Walker left for the Colorado Rockies as a free agent, while general manager Kevin Malone was forced to deal Grissom to Atlanta for Roberto Kelly, Tony Tarasco and Esteban Yan, Hill to St. Louis for Kirk Bullinger, Bryan Eversgerd and DaRond Stovall and Wetteland to the Yankees for Fernando Seguignol and cash.

Unsurprisingly the Expos plummeted to last in the NL East at 66-78, fans seethed and players wondered about ownership’s motivations.

“The feeling to me was that there was still a lot of resentment between ownership and players because there really wasn’t any resolution as far as the (CBA) was concerned, it was just an injunction that got us back playing again,” explains Fletcher. “It felt to me like, ‘You players didn’t give in, and this is part of the deal, and since we’re not ever going to make any money or move the team, we’re just going to gut it.’ …

“I just remember being a little bit soured by the whole thing.”

While the general feeling was that Walker would leave no matter what, it was the trades of Grissom, Hill and Wetteland that particularly hurt, especially given that the Expos got so little in return. Grissom helped the Braves win the World Series in ’95 against Hill and the Cleveland Indians (who acquired him mid-season from the Cardinals for Pepe McNeal, David Bell and Rick Heiserman), while Wetteland was the World Series MVP in ’96.

“I remember to this day what Kevin Malone said when he had to trade Marquis Grissom to Atlanta,” recalls Fletcher. “He said, ‘I probably traded Atlanta the World Series,’ and I’ll be damned if he wasn’t right, and Marquis was a big part of it.

“Malone is a good guy, he didn’t want to trade those guys, he got his marching orders from up top. I’m sure it was gut-wrenching for him to do that.”

Fletcher remained with the Expos through the 1997 season before leaving for the Blue Jays as a free agent. The only members of the ’94 squad still on the team then were second baseman Mike Lansing and ace Pedro Martinez, who was dealt to the Boston Red Sox for Carl Pavano and Tony Armas not long after winning the NL Cy Young Award.
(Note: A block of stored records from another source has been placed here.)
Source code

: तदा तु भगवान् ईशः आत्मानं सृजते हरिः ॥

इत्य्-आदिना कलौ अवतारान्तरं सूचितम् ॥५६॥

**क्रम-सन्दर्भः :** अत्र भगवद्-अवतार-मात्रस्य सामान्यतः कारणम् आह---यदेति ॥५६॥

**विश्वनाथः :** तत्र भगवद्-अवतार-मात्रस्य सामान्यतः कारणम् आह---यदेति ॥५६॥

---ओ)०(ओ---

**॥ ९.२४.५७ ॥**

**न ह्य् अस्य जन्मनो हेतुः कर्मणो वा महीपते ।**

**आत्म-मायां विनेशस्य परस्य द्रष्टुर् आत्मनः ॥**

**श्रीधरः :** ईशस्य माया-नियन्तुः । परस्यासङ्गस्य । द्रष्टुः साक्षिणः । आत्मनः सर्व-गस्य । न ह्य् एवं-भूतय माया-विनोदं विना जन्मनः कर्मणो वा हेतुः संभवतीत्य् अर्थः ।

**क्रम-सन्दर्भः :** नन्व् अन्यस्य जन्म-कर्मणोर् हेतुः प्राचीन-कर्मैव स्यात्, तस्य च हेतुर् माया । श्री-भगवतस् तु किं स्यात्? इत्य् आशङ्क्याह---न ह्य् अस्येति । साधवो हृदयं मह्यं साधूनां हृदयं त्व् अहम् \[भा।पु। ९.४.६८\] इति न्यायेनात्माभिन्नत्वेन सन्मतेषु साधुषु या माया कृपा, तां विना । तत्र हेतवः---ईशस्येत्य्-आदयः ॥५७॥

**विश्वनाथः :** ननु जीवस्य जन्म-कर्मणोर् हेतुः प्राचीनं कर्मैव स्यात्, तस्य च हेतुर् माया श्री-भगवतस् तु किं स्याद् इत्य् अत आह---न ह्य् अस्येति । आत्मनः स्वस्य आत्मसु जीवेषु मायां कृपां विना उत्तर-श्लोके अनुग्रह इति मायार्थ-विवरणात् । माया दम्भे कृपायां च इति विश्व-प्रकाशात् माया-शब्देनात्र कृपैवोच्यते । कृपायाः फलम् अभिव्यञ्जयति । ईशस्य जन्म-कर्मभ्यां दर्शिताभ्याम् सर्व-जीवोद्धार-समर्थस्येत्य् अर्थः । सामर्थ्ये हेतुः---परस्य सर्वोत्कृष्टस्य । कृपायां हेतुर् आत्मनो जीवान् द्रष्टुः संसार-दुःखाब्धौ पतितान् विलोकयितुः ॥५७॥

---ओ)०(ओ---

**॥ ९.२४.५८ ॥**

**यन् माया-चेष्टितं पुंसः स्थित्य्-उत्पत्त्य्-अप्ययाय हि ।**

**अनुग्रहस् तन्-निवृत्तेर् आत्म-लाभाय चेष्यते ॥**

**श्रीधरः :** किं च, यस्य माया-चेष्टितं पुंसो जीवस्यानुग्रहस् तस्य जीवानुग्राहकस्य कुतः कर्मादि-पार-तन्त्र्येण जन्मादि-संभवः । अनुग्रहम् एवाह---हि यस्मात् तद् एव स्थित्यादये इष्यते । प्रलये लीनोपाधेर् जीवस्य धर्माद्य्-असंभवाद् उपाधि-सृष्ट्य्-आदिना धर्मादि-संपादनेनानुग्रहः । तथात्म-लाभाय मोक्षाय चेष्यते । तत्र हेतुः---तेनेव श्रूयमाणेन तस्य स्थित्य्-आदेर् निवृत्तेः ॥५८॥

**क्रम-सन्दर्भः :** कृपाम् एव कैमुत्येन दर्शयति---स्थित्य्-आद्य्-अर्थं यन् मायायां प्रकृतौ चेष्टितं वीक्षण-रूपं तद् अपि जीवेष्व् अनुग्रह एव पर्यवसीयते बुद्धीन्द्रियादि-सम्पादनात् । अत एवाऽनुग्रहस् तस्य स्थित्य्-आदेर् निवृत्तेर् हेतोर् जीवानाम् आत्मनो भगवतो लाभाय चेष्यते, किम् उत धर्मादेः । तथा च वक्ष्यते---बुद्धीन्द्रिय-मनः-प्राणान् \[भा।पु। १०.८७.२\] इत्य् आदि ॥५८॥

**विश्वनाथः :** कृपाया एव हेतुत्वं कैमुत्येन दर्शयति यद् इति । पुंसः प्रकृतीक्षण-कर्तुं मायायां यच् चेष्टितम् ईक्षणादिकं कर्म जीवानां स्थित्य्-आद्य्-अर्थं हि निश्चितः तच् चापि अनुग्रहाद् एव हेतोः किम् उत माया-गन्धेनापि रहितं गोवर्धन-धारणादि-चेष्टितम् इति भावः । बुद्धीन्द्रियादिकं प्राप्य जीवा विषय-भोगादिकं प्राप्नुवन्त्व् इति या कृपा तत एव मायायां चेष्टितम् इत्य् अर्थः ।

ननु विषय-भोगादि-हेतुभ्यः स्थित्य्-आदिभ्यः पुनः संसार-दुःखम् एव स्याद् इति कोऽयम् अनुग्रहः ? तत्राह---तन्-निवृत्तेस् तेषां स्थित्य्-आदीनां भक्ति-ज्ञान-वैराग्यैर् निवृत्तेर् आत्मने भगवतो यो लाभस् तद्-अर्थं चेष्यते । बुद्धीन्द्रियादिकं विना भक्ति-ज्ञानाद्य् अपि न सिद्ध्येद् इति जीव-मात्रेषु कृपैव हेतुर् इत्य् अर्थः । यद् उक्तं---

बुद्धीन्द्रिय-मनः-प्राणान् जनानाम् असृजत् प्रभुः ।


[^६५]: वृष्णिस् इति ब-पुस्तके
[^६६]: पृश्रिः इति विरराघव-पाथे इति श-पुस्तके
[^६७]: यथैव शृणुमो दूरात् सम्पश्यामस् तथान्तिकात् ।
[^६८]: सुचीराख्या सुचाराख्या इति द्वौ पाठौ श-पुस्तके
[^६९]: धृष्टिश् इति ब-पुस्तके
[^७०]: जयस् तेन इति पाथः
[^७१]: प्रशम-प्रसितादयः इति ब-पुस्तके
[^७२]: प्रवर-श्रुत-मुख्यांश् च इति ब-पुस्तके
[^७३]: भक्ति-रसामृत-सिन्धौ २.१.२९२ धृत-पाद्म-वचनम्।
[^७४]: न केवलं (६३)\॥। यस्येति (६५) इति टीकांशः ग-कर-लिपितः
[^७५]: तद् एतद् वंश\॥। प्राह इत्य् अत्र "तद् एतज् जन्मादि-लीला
Little wonder that he says playing for the Expos, “felt transient, definitely, almost like it was college, where if you put in your three or four years you were going to go. It was a stepping stone. … There’s no doubt the players in the organization felt like it was a place where you can get your feet wet in Major League Baseball, and then more than likely you were moving on to another spot.”

Still, Fletcher loved Montreal the city and remains grateful to the Expos for giving him a chance to establish himself in the big-leagues. The Los Angeles Dodgers selected him in the sixth round of the 1987 draft but he was dealt to the Philadelphia Phillies who traded him to Montreal (with cash for Barry Jones), where he spent six years before closing out his career with five years in Toronto.
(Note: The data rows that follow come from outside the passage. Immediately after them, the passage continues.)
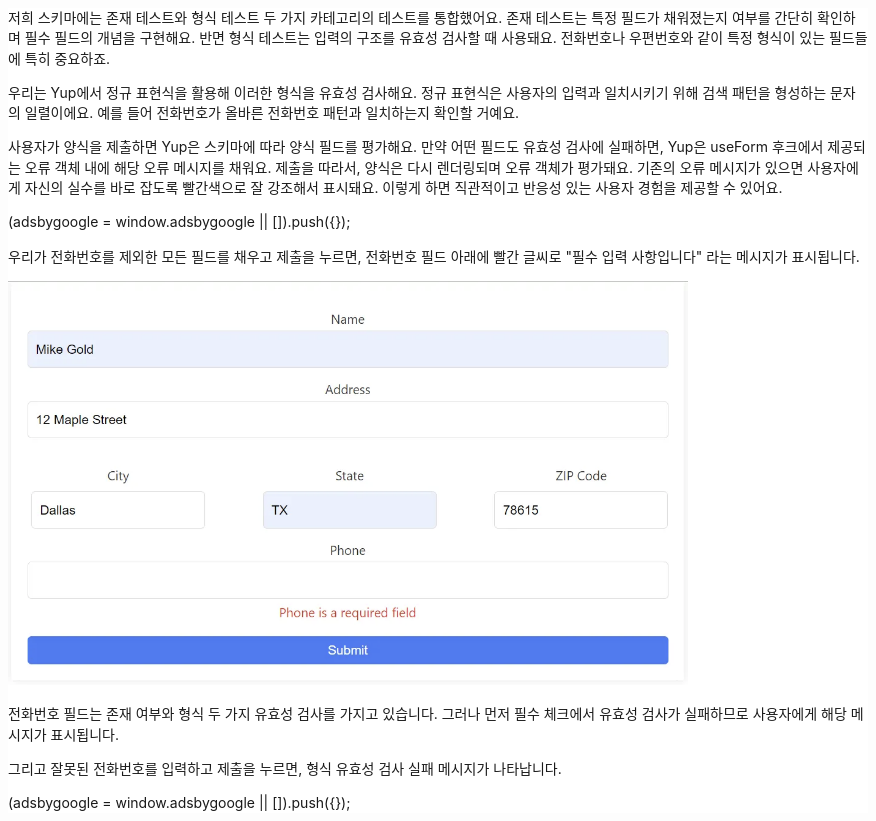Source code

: 저희 스키마에는 존재 테스트와 형식 테스트 두 가지 카테고리의 테스트를 통합했어요. 존재 테스트는 특정 필드가 채워졌는지 여부를 간단히 확인하며 필수 필드의 개념을 구현해요. 반면 형식 테스트는 입력의 구조를 유효성 검사할 때 사용돼요. 전화번호나 우편번호와 같이 특정 형식이 있는 필드들에 특히 중요하죠.

우리는 Yup에서 정규 표현식을 활용해 이러한 형식을 유효성 검사해요. 정규 표현식은 사용자의 입력과 일치시키기 위해 검색 패턴을 형성하는 문자의 일렬이에요. 예를 들어 전화번호가 올바른 전화번호 패턴과 일치하는지 확인할 거예요.

사용자가 양식을 제출하면 Yup은 스키마에 따라 양식 필드를 평가해요. 만약 어떤 필드도 유효성 검사에 실패하면, Yup은 useForm 후크에서 제공되는 오류 객체 내에 해당 오류 메시지를 채워요. 제출을 따라서, 양식은 다시 렌더링되며 오류 객체가 평가돼요. 기존의 오류 메시지가 있으면 사용자에게 자신의 실수를 바로 잡도록 빨간색으로 잘 강조해서 표시돼요. 이렇게 하면 직관적이고 반응성 있는 사용자 경험을 제공할 수 있어요.


<ins class="adsbygoogle"
  style="display:block"
  data-ad-client="ca-pub-4877378276818686"
  data-ad-slot="9743150776"
  data-ad-format="auto"
  data-full-width-responsive="true"></ins>
<component is="script">
(adsbygoogle = window.adsbygoogle || []).push({});
</component>

우리가 전화번호를 제외한 모든 필드를 채우고 제출을 누르면, 전화번호 필드 아래에 빨간 글씨로 "필수 입력 사항입니다" 라는 메시지가 표시됩니다.

![이미지](./img/CreatingaReactFormUsingReactHookFormandYupinTypeScript_4.png)

전화번호 필드는 존재 여부와 형식 두 가지 유효성 검사를 가지고 있습니다. 그러나 먼저 필수 체크에서 유효성 검사가 실패하므로 사용자에게 해당 메시지가 표시됩니다.

그리고 잘못된 전화번호를 입력하고 제출을 누르면, 형식 유효성 검사 실패 메시지가 나타납니다.


<ins class="adsbygoogle"
  style="display:block"
  data-ad-client="ca-pub-4877378276818686"
  data-ad-slot="9743150776"
  data-ad-format="auto"
  data-full-width-responsive="true"></ins>
<component is="script">
(adsbygoogle = window.adsbygoogle || []).push({});
</component>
“There are three seasons that stand out for me, when I just had a really great time: ’94 is No. 1, we were playing so well; ’97, I just had a really good time in Montreal, knowing I was going to leave in free agency, but I was at peace with it; and then the ’99 season in Toronto, we had a great time, with Shawn Green, Carlos Delgado and all the guys.

“But ’94 was the most fun because we were winning all the time and it was a young group, it was an up and coming team. We held on hope that we could stay together and make a run in ’95, but it all got blown up.”

That it did, which is why as the flood of good memories flow this weekend when the Blue Jays and Mets clash at Olympic Stadium, and linger throughout this milestone anniversary year for both the ’94 Expos and the franchise’s 2004 departure to Washington, hurt and sorrow will remain nostalgia’s unwanted companion.